Life Settlements Claim Recovery

Challenge

Our life settlements provider client entered into an agreement to serve as the exclusive source of life-settlement assets for a hedge fund wishing to enter this lucrative space. Several years later, the hedge fund breached the agreement – not once but twice – by sourcing life-settlement assets elsewhere and failing to pay required monthly service fees and annual profit share. After the second breach, the hedge fund went into bankruptcy.

Phase One of our representation was fairly routine. We initiated an action against the hedge fund in the Southern District of New York that promptly resulted in our client’s recovery of over $1 million of overdue monthly service fees and profit share and a reaffirmation of the hedge fund’s obligations going forward.

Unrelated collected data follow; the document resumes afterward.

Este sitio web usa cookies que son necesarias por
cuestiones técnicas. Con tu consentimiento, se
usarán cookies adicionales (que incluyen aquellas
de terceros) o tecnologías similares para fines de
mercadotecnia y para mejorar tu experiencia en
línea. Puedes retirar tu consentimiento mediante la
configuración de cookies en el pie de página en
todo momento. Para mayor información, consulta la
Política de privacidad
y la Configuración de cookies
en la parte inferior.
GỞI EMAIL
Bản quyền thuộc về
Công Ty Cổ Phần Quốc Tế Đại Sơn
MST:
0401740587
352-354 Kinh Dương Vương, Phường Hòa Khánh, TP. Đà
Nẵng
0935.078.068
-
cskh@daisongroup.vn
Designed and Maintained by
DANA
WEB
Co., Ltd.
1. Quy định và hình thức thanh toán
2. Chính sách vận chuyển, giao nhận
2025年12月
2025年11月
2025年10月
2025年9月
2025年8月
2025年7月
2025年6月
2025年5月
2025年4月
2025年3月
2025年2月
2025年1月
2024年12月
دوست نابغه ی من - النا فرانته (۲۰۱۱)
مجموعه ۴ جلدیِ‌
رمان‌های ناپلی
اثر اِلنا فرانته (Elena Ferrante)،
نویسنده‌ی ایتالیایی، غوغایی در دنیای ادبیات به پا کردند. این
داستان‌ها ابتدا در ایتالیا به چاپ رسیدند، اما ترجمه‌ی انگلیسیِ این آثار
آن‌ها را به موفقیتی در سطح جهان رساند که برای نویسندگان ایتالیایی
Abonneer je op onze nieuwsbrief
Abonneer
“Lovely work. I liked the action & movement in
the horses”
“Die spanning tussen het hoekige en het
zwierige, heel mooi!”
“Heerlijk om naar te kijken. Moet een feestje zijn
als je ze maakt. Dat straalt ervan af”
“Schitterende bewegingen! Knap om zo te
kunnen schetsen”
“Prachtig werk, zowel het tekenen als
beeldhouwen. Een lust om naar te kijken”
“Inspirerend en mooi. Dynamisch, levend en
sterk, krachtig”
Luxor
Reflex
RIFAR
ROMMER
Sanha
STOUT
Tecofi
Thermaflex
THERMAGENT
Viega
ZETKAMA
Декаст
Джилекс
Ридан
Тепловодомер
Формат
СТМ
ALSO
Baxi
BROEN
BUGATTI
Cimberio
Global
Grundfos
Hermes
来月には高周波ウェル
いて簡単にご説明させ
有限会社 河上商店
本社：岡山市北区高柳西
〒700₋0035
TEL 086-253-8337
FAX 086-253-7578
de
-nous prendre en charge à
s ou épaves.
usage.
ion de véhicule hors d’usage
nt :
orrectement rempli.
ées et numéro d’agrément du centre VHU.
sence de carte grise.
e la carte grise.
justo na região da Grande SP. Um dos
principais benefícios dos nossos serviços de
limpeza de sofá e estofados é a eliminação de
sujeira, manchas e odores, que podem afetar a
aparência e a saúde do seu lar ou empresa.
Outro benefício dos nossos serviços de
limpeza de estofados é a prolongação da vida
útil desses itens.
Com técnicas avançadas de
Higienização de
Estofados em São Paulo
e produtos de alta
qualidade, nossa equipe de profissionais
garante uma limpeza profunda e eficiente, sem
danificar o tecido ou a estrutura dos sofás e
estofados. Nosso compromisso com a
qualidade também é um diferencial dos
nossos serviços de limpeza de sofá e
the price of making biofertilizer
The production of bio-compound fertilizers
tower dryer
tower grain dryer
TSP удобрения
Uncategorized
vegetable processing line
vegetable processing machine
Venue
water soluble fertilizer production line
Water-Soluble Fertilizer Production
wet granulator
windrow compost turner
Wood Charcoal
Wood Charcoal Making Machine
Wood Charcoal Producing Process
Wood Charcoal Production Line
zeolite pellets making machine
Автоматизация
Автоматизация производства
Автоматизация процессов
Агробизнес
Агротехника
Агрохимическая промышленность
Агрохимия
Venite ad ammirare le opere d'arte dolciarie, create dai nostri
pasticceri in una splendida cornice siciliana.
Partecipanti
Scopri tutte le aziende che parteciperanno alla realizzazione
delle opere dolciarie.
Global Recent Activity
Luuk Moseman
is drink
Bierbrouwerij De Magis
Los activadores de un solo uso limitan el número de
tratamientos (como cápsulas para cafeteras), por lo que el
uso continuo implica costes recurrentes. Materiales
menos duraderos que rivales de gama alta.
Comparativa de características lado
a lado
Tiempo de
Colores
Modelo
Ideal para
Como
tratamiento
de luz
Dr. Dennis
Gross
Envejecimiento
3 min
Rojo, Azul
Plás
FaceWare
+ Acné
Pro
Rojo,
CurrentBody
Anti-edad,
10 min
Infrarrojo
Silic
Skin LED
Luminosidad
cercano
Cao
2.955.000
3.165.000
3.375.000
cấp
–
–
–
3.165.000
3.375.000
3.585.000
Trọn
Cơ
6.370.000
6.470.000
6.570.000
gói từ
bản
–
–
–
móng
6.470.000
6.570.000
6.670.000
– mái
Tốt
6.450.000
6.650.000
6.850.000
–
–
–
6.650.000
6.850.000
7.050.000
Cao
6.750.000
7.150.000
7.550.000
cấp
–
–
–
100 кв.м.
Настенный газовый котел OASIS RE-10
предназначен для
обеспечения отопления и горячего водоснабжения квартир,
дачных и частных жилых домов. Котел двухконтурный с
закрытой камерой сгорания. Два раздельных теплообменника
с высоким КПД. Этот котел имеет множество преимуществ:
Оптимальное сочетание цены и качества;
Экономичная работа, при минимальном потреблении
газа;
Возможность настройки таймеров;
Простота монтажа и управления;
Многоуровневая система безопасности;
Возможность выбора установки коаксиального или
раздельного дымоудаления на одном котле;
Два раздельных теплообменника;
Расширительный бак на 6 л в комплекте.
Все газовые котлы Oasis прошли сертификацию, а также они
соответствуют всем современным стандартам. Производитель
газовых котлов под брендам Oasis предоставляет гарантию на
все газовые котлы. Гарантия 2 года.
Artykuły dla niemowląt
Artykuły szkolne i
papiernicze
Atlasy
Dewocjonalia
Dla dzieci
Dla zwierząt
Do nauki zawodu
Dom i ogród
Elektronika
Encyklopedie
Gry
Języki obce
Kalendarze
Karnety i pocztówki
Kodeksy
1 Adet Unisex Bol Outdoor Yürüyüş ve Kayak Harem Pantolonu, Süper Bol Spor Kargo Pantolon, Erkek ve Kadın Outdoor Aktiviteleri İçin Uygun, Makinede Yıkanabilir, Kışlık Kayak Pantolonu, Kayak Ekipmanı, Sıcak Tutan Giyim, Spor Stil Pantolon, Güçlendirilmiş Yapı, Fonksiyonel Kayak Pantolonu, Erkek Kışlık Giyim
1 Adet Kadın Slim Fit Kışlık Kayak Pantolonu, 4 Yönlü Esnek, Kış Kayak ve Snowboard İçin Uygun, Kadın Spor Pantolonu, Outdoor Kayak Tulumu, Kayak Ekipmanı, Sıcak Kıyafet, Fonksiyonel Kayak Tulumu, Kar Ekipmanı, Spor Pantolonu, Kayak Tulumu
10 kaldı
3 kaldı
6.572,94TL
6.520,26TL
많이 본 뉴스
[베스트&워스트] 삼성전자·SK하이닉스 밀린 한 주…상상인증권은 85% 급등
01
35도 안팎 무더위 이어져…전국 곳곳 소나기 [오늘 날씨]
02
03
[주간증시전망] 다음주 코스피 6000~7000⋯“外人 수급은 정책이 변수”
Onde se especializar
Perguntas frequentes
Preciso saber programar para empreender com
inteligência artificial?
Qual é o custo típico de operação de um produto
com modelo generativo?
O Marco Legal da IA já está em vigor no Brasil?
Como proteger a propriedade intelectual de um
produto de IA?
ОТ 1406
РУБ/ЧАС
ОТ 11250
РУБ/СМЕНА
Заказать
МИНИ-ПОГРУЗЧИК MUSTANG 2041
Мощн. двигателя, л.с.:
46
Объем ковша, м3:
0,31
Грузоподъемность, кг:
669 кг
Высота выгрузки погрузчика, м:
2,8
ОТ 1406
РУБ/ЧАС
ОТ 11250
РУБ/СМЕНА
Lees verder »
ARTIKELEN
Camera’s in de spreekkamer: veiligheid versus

Phase Two proved more complicated. By the time the hedge fund breached again three years later it was facing severe financial difficulties. We again filed a complaint in the Southern District, this time seeking damages of approximately $1.5 million in service fees and $1 million in profit share. Unfortunately, our unsecured claims were dwarfed by the claims of the hedge fund affiliates’ secured creditors amounting to hundreds of millions of dollars. Shortly after the initiation of our action, the hedge fund and its affiliates filed Chapter 11 petitions in the United States Bankruptcy Court in Delaware. Rather than throwing in the towel, we brought top tier bankruptcy counsel in as consultants, filed proofs of claim and undertook an analysis to determine how our client could navigate around the claims of the secured creditors. Among the complex issues involved in the Chapter 11 proceeding were the valuation of the life settlements assets in the debtors’ portfolio and the financial interrelationships of the debtors. After analyzing the debtors’ schedules, we determined that the entities owing money to our client were merely subsidiaries or affiliates of the entities with the huge secured debts. In addition, we determined that our debtors’ assets couldn’t be distributed upstream until our client’s claims were resolved. This meant that if the debtors’ objection to our claims failed, our debtors would be required to pay our claims in full, despite the fact that the claims were unsecured, and despite the fact that they represented only a small fraction of the aggregate debts of the debtors. This gave us considerable leverage and brought the debtors’ counsel to the table. However, the secured creditors were another story. Faced with an anticipated recovery of only pennies on the dollar, believing that they had been defrauded by the debtors’  principals, and regarding anyone associated with the life settlements space as by definition a scoundrel, the secured creditors adamantly insisted that our client’s claim would be quickly rejected at trial.

Result

They were wrong. On the first day of trial the Court denied the debtors’ motion to dismiss. The following day, after hearing our client’s testimony and watching the cross-examinations of the debtors’ officials from the gallery, the secured creditors agreed that the case could be settled by means of the payment of in excess of $2 million to our client, representing the recovery of approximately 80 percent of its claim. No other unsecured creditor received anything close to this percentage of its claim.